We’d literally just arrived.
I glanced up to see Connor looking just as gobsmacked as I was. The record was essentially setting us up to fail, right from the start. Why the hell would they do that?
Although...
“I guess we’re at least together,” I said finally.
Whatever happened, it would happen to both of us. And we’d be able to use both our brains to figure out how to get out of it.
“We’re here,” Barry snapped, shoving the bus into park and whirling on us.
I turned away from the window, where I’d been watching the city going by, and stared at the man. He certainly wasn’t the most pleasant person I’d ever met, and I wished we’d had someone I actually liked, though I supposed beggars couldn’t be choosers. There was something weird about him, though. Something that seemed so familiar but was keeping right out of reach. I could swear I’d seen him before somewhere.
You’d think I would have remembered, what with the whole circus thing, but I’d met so many people over the last few months that it could be hard to keep track. Maybe that was it, I thought. Maybe he’d just been around the music scene in Nashville and I’d seen him at a bar or something. The scene tended to be a pretty small world, so if he was a roadie for bands, it made sense that I’d have seen him around.
And with the look he had going on, I definitely would have noticed him.
I stifled another smile and turned to stare out at the site of our first show.
The park, which, according to my quick researching skills, housed everything from a duck pond to outdoor movies during the summer, was already teeming with people, though I doubted they were here for the show this early.

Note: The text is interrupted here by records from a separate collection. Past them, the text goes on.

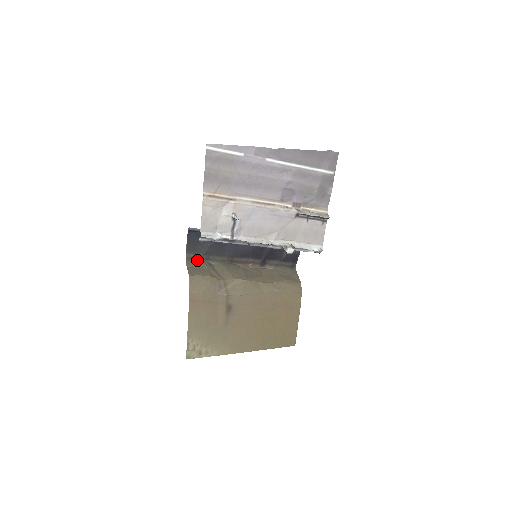
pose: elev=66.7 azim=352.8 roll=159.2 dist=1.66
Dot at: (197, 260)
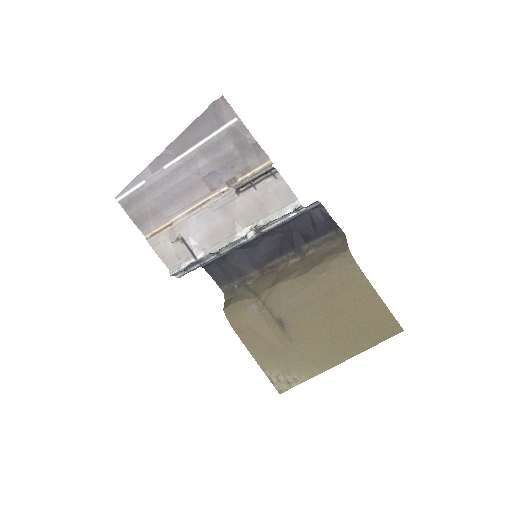
Dot at: (233, 288)
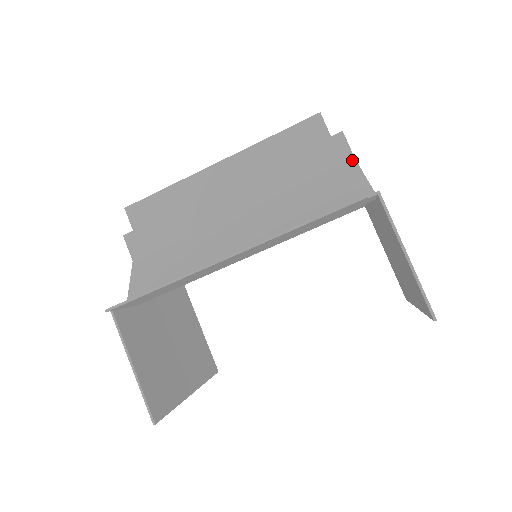
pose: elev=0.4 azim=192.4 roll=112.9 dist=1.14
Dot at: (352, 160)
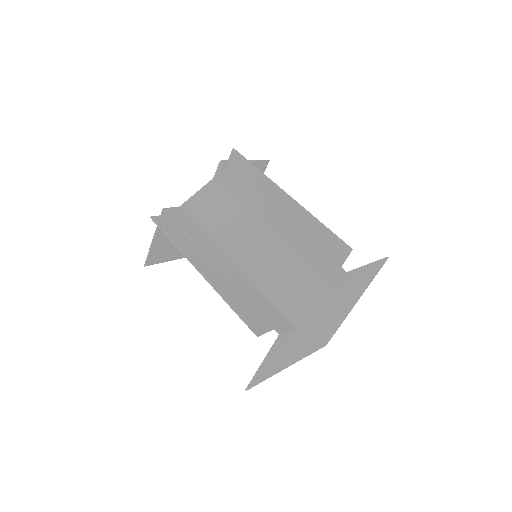
Dot at: (333, 290)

Wait. I glanced at my watch and saw that it was already 1. Still, if the show didn’t start until 7, it didn’t make sense for so many people to be here already. We weren’t a big group that had a big following.
Yet.
“What’s going on?” I asked, indicating all the people.
“Everything,” Barry replied. “According to the people I talked to at the label, this park does everything. Activities for the kids. Fairs. Farmers markets. Don’t worry; they’re not all here to see you.”
I scowled at the guy, wondering again whether we knew each other from somewhere, but then realized that it didn’t matter. We were here and we needed to get ready. Regardless of how weird our roadie was.